We don’t have issues with the LLMs changing function/method code, but it occasionally implements one of boilerplate methods we didn’t explicitly ask for. In those cases, a developer has to remove that code manually, which is why showing code diff is critical.

Many other hacks come down to lots of prompt engineering! Something along the lines of "Only implement or modify a method/function corresponding to a user's prompt.
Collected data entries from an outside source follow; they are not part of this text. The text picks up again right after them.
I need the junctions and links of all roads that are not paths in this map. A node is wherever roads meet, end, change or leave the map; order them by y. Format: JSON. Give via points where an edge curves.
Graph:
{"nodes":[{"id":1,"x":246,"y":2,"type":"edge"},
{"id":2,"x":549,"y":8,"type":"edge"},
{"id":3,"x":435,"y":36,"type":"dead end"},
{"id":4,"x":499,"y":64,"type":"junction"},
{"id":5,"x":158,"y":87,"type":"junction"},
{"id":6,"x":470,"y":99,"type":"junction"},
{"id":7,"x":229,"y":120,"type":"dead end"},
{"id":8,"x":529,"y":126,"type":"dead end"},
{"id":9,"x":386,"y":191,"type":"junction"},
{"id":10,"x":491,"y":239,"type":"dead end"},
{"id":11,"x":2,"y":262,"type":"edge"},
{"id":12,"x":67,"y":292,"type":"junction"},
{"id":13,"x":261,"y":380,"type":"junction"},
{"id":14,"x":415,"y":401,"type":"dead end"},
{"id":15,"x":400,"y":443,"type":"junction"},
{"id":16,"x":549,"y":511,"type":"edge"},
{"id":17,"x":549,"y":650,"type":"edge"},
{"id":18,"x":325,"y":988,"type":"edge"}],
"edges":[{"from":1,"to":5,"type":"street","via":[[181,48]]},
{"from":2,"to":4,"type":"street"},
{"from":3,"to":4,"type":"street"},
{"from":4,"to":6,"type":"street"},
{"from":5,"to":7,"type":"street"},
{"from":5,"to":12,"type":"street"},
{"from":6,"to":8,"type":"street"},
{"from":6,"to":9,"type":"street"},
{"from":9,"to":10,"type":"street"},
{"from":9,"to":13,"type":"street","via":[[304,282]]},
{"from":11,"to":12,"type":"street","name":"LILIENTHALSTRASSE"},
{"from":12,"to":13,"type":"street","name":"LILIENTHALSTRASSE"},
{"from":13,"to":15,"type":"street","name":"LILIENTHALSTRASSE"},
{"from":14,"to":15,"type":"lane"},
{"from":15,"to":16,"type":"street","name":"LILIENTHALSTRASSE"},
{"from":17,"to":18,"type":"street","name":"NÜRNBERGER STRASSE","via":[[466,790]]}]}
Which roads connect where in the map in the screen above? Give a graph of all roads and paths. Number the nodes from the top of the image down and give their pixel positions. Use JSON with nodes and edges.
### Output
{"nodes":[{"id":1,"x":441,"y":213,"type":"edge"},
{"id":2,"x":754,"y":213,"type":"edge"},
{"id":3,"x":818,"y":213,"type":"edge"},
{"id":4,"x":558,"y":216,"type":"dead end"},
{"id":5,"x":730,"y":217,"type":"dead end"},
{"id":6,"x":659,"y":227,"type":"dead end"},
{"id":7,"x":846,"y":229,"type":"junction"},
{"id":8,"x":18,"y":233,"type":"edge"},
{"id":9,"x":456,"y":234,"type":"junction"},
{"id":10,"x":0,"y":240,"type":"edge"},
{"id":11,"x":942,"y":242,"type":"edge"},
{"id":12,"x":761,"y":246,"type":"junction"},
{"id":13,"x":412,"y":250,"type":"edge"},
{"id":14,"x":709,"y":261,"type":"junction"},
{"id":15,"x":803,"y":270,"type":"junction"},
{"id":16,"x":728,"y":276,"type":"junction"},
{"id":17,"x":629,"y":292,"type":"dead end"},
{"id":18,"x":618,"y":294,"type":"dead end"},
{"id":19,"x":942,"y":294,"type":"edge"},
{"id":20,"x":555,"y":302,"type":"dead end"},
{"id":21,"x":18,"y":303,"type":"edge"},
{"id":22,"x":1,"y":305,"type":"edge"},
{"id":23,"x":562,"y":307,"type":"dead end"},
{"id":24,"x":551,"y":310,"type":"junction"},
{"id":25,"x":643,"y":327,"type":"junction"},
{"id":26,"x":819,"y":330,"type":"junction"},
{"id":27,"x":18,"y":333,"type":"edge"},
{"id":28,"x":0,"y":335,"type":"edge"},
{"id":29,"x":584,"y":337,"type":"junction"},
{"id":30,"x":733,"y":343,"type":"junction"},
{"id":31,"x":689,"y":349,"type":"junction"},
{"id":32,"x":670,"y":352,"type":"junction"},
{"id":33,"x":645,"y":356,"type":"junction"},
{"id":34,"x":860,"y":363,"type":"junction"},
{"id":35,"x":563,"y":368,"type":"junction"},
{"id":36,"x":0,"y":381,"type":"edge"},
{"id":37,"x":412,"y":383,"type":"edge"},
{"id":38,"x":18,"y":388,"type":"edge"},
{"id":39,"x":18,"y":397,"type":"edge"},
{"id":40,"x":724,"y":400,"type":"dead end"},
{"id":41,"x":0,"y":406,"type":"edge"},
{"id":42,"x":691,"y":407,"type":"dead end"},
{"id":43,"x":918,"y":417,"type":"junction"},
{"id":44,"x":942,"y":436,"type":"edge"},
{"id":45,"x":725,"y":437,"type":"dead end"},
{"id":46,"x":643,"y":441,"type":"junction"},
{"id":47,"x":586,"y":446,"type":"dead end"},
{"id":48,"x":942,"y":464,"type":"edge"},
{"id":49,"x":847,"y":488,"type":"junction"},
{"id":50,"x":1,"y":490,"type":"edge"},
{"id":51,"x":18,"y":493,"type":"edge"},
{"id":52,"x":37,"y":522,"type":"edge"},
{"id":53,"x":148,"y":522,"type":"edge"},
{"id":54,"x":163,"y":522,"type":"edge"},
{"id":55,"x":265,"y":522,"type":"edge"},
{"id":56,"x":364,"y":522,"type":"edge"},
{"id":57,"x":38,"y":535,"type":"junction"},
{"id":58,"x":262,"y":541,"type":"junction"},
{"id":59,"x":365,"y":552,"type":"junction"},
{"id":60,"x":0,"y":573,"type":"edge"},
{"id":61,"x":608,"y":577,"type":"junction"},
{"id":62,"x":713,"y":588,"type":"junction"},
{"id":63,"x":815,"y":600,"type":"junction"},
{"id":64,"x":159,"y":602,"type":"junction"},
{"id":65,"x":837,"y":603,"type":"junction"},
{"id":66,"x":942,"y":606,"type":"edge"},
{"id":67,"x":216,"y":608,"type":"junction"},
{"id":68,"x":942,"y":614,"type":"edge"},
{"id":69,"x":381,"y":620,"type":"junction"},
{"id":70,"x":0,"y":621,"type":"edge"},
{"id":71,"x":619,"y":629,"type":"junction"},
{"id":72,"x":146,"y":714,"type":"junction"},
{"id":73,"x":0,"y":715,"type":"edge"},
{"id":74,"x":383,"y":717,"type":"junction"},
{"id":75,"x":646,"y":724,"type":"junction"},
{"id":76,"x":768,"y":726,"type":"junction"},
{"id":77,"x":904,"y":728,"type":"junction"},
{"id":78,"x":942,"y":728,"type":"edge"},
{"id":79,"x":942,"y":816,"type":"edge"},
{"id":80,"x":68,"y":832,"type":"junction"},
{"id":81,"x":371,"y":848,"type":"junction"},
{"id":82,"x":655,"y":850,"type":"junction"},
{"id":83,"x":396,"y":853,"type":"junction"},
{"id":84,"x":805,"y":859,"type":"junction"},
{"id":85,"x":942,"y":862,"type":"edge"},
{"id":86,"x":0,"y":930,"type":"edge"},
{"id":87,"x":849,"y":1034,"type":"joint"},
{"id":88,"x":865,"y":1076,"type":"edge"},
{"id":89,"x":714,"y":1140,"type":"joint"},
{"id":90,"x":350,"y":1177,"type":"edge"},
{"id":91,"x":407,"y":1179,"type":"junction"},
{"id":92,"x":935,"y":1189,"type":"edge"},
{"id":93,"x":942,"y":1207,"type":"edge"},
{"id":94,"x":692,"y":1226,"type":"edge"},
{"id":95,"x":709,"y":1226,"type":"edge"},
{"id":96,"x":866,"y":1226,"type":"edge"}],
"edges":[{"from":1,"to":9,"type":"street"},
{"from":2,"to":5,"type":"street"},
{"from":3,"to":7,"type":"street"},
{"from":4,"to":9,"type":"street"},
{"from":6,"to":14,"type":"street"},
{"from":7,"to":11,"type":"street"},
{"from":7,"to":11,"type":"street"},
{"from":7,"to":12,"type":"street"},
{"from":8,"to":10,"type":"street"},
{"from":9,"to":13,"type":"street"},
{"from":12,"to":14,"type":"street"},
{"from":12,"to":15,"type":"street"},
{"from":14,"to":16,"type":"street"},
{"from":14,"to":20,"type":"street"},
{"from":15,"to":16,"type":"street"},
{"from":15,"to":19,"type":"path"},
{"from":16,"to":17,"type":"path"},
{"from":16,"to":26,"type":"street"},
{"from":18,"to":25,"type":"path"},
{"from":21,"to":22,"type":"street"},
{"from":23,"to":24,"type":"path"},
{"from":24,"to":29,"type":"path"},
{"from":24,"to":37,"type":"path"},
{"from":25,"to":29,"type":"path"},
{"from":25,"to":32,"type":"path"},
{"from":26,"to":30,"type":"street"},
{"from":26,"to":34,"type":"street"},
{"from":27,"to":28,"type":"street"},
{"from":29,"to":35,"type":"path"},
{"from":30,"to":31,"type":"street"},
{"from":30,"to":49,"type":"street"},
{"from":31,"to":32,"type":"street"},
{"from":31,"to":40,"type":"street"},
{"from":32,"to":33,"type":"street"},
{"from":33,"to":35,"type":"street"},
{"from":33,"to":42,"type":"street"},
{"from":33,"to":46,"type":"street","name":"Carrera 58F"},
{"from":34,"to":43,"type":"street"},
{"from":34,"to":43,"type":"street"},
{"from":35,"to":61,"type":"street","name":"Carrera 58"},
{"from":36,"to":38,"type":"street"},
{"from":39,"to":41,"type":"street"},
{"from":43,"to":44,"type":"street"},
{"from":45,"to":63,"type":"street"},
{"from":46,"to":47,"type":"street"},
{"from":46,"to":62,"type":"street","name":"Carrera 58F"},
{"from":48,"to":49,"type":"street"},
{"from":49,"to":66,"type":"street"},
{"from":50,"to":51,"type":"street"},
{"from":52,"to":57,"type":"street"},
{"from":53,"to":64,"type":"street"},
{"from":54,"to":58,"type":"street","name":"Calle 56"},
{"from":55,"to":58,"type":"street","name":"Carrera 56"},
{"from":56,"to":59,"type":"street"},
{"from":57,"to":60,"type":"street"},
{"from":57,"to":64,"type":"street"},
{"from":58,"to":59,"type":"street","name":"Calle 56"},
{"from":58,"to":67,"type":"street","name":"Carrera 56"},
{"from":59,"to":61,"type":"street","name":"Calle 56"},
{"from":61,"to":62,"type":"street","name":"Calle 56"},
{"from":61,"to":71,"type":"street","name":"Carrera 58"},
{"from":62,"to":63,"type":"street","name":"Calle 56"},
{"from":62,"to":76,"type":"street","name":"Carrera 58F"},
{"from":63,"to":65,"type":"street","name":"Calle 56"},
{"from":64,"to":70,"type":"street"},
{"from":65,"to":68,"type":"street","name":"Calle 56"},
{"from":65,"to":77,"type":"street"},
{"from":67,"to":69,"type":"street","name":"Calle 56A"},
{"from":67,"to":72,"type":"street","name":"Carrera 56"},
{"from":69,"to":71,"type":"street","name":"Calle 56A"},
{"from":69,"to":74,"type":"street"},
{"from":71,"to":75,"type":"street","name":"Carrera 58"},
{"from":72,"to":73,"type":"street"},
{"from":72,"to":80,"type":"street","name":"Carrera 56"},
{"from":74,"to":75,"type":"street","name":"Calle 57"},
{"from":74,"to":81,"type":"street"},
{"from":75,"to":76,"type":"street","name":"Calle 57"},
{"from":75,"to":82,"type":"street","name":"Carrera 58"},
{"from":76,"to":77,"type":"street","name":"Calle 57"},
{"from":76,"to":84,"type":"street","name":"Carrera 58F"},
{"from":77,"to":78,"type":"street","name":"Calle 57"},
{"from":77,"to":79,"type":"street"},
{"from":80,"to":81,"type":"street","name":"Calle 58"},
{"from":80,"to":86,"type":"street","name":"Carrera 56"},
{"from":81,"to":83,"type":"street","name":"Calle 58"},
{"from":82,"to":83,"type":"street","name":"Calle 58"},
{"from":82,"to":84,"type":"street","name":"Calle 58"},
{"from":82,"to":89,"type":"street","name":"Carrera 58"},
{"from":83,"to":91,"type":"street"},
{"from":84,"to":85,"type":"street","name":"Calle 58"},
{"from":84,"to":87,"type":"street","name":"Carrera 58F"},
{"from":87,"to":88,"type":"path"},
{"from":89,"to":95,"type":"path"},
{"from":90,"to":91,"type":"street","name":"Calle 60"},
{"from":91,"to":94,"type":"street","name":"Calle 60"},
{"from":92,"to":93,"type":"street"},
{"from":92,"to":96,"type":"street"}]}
Leave all others intact"

Happy to chat more!

Also you might find this blog post we wrote interesting: https://www.dropbase.io/post/an-internal-tools-builder-that-...


It seems to me the more killer product here is the "Writing two files to build a webapp", and you could comfortably rip out ChatGPT and market to a wider audience?


I like your take on that! I hadn't thought about it that way before but "Writing two files to build a webapp" indeed sounds quite intriguing. And we could extend that idea to "...and deploy it with 1 click" or some version of that.

I'm curious about what audience you have in mind and what kind of apps would you be interested in building this way? Would love to hear more of your thoughts!

Edit: I should add that our main motivation for integrating GPT is that we had to introduce some new concepts to make this experience work, which increased the app-building learning curve. We thought having GPT generate code and highlighting diffs would be a neat way to teach users how to develop apps without reading a lot of documentation.


Aha, thanks for that detailed answer! Really fascinating to hear others' approaches to this area of building simple but full apps with LLMs. I'll definitely be following your progress, curious to see where this goes. And I will read your blog post this afternoon!


hi cryptoz! I'm curious to read about your approach but it seems I'm not the only one, your website went offline.


Hm, might be a DNS issue, not sure. I'll look into it, thanks!


Loaded fine for me who just clicked it a few minutes ago


Can it generate a django app? Or a Litestar app? Or any kind of framework?


No. At the moment all apps work on top of our internal framework. However, you can reuse your existing Python code/libraries. For instance, you could call existing Django models from Dropbase apps. You can also import any PyPI package.


This looks fantastic! Excited to try Dropbase for building quick, customizable web apps with ease.